Estratto del testo =

Solo colui che ama profondamente Dio sarà un vero Ateo. di Antonio Cecere

Dopo aver letto la risposta di Alessandro Bertirotti all’articolo tradotto da Cesare Del Frate, mi sono domandato ma chi sono questo ateo e questo Dio che tanto scuotono le nostre menti.
Da una parte ci sono i credenti, gli aderenti a forme di monoteismo organizzato che sono ossessionati dalla presenza nel mondo degli atei; da un’altra parte ci sono gli atei che sono ossessionati dalla presenza nel mondo di Dio.
I primi amano gli atei a tal punto da non poter vivere senza preoccuparsi dello smarrimento che questi vivono in assenza di una Verità superiore, i secondi amano a tal punto Dio da preoccuparsi dello smarrimento che questo vive lontano dal mondo.

Sezione dati =
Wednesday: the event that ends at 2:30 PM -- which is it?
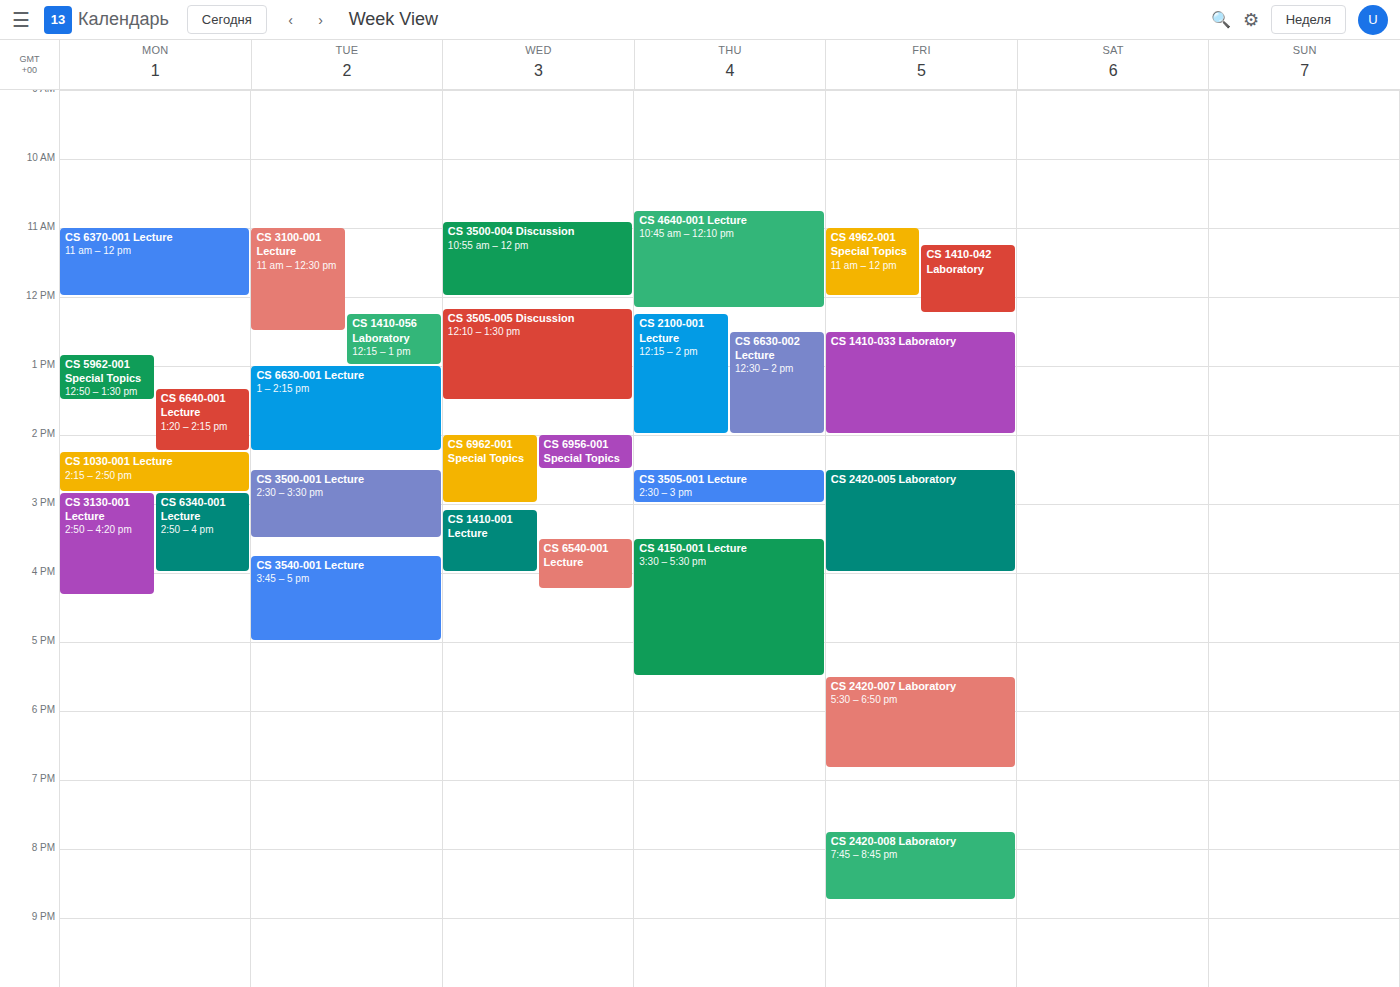
"CS 6956-001 Special Topics"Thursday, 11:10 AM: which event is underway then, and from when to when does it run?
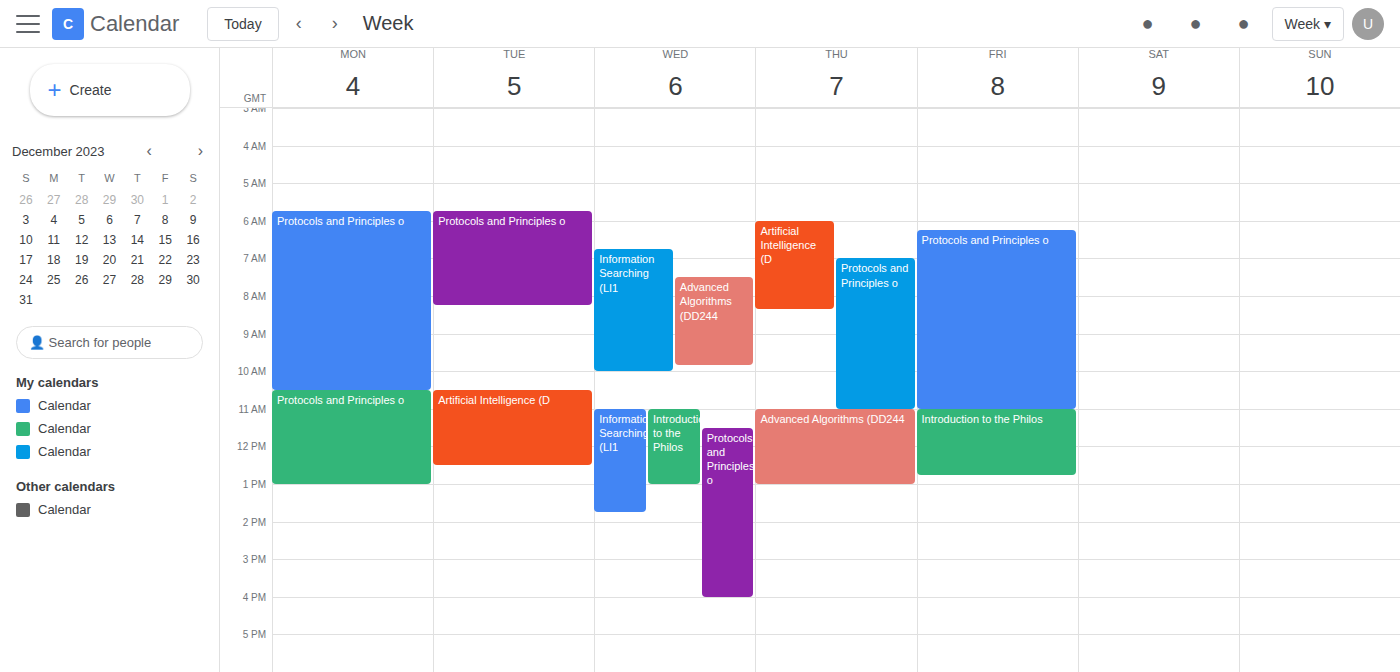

Descrizione del compito =
Duplica l'estratto del testo su Dio e gli atei, parola per parola e senza omettere nulla. L'elenco qui sopra non è necessario.

Risultato del compito =
Solo colui che ama profondamente Dio sarà un vero Ateo. di Antonio Cecere

Dopo aver letto la risposta di Alessandro Bertirotti all’articolo tradotto da Cesare Del Frate, mi sono domandato ma chi sono questo ateo e questo Dio che tanto scuotono le nostre menti.
Da una parte ci sono i credenti, gli aderenti a forme di monoteismo organizzato che sono ossessionati dalla presenza nel mondo degli atei; da un’altra parte ci sono gli atei che sono ossessionati dalla presenza nel mondo di Dio.
I primi amano gli atei a tal punto da non poter vivere senza preoccuparsi dello smarrimento che questi vivono in assenza di una Verità superiore, i secondi amano a tal punto Dio da preoccuparsi dello smarrimento che questo vive lontano dal mondo.